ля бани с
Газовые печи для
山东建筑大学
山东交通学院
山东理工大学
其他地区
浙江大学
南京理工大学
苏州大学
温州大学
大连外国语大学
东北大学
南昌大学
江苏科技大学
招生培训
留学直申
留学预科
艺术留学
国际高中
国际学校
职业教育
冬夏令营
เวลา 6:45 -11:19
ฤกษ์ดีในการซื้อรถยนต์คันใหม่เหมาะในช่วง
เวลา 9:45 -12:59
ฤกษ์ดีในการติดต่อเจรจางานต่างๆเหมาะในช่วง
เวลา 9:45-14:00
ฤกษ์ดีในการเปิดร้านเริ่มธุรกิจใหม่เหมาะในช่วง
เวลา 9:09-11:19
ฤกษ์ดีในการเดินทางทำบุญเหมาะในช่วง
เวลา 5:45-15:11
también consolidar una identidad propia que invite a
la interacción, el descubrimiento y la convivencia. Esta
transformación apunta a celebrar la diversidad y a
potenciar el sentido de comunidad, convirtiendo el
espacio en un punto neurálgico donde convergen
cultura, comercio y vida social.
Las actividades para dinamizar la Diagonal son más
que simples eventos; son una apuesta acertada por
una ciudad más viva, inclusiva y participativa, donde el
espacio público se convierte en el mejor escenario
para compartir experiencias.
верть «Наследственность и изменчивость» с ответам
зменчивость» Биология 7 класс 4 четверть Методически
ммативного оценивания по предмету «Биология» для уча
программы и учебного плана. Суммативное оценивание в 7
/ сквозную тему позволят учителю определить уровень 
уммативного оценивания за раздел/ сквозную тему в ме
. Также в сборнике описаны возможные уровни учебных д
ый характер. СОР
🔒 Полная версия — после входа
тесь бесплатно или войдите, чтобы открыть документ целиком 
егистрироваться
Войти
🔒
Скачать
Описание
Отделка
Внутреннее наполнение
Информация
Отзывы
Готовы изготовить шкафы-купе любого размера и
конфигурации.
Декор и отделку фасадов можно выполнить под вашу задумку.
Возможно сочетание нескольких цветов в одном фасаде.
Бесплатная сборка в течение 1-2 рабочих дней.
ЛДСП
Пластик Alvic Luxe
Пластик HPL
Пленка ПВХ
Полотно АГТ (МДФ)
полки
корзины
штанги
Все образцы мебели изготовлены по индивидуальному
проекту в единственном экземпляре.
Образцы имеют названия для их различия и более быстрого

·····

* Work to be completed: What is needed here is an exact reproduction of all the entries.

* Result:
ля бани с
Газовые печи для
山东建筑大学
山东交通学院
山东理工大学
其他地区
浙江大学
南京理工大学
苏州大学
温州大学
大连外国语大学
东北大学
南昌大学
江苏科技大学
招生培训
留学直申
留学预科
艺术留学
国际高中
国际学校
职业教育
冬夏令营
เวลา 6:45 -11:19
ฤกษ์ดีในการซื้อรถยนต์คันใหม่เหมาะในช่วง
เวลา 9:45 -12:59
ฤกษ์ดีในการติดต่อเจรจางานต่างๆเหมาะในช่วง
เวลา 9:45-14:00
ฤกษ์ดีในการเปิดร้านเริ่มธุรกิจใหม่เหมาะในช่วง
เวลา 9:09-11:19
ฤกษ์ดีในการเดินทางทำบุญเหมาะในช่วง
เวลา 5:45-15:11
también consolidar una identidad propia que invite a
la interacción, el descubrimiento y la convivencia. Esta
transformación apunta a celebrar la diversidad y a
potenciar el sentido de comunidad, convirtiendo el
espacio en un punto neurálgico donde convergen
cultura, comercio y vida social.
Las actividades para dinamizar la Diagonal son más
que simples eventos; son una apuesta acertada por
una ciudad más viva, inclusiva y participativa, donde el
espacio público se convierte en el mejor escenario
para compartir experiencias.
верть «Наследственность и изменчивость» с ответам
зменчивость» Биология 7 класс 4 четверть Методически
ммативного оценивания по предмету «Биология» для уча
программы и учебного плана. Суммативное оценивание в 7
/ сквозную тему позволят учителю определить уровень 
уммативного оценивания за раздел/ сквозную тему в ме
. Также в сборнике описаны возможные уровни учебных д
ый характер. СОР
🔒 Полная версия — после входа
тесь бесплатно или войдите, чтобы открыть документ целиком 
егистрироваться
Войти
🔒
Скачать
Описание
Отделка
Внутреннее наполнение
Информация
Отзывы
Готовы изготовить шкафы-купе любого размера и
конфигурации.
Декор и отделку фасадов можно выполнить под вашу задумку.
Возможно сочетание нескольких цветов в одном фасаде.
Бесплатная сборка в течение 1-2 рабочих дней.
ЛДСП
Пластик Alvic Luxe
Пластик HPL
Пленка ПВХ
Полотно АГТ (МДФ)
полки
корзины
штанги
Все образцы мебели изготовлены по индивидуальному
проекту в единственном экземпляре.
Образцы имеют названия для их различия и более быстрого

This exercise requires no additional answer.